User can view the stats report of the graph data as generated in the active alert graphs. To view the stats report, follow the below mentioned steps:

Go to Alerts menu on the left pane and click the Alert Stats Report menu item. The Alert Stats Report is displayed.

In this report, graph details of alert graphs are displayed, such as graph name, minimum value, maximum value, average value, standard deviation, last value, and number of samples.

On clicking a graph link, the graph is displayed.

User can download a graph in PDF, word, and excel format.

Alert Action History

It contains details of action taken by alerts, such as SNMP Trap Sent / Email Sent / Cisco Spark Chat sent and so on.

To access the Alert Action History section, go to Alert > Alert Action History. This displays the Alert Action History window.

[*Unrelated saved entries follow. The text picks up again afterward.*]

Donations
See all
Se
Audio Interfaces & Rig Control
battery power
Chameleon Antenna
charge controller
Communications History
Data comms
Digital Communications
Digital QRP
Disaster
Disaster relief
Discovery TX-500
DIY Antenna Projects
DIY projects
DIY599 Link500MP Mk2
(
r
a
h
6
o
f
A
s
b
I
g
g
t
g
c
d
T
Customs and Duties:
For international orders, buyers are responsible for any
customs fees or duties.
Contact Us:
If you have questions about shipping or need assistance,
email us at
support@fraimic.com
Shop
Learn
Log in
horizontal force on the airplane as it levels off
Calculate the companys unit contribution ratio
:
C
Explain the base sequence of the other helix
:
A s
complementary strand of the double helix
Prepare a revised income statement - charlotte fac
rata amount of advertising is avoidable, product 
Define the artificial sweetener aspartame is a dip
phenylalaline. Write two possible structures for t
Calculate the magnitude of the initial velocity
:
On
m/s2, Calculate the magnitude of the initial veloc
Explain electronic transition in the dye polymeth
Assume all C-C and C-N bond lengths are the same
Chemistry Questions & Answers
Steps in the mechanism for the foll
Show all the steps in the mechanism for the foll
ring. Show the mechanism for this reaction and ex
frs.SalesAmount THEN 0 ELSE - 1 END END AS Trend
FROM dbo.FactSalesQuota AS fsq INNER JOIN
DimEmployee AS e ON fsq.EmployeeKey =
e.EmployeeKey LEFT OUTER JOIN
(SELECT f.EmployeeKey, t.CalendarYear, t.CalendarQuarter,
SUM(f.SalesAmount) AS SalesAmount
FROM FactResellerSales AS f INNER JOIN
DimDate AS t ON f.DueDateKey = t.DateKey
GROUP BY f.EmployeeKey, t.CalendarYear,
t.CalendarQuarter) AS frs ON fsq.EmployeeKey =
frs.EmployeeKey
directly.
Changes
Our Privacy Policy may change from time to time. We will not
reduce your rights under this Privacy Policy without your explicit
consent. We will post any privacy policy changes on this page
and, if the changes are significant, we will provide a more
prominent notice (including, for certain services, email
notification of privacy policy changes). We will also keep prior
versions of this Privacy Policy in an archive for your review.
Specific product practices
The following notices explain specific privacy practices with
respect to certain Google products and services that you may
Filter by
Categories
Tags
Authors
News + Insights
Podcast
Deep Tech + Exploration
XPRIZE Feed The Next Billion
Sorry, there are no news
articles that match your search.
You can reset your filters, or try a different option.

This contains following details:

  • Rule Name
  • Policy Name
  • Action Type
  • Action Time
  • Indices Name
  • Message
  • Description

In SNMPTrap, IDCName field holds the following:

  1. IDCName_SourceIP (Appliance IP) if IDCName already configured.
  2. Source_IP if IDCName is not configured.

System Status

In this tab, the status of all the tiers and their related servers is displayed. It also displays how many Instances are connected with each server. The status of tiers/server/instances are categorized into critical, major, and normal state, which is represented by red, orange, and green color respectively.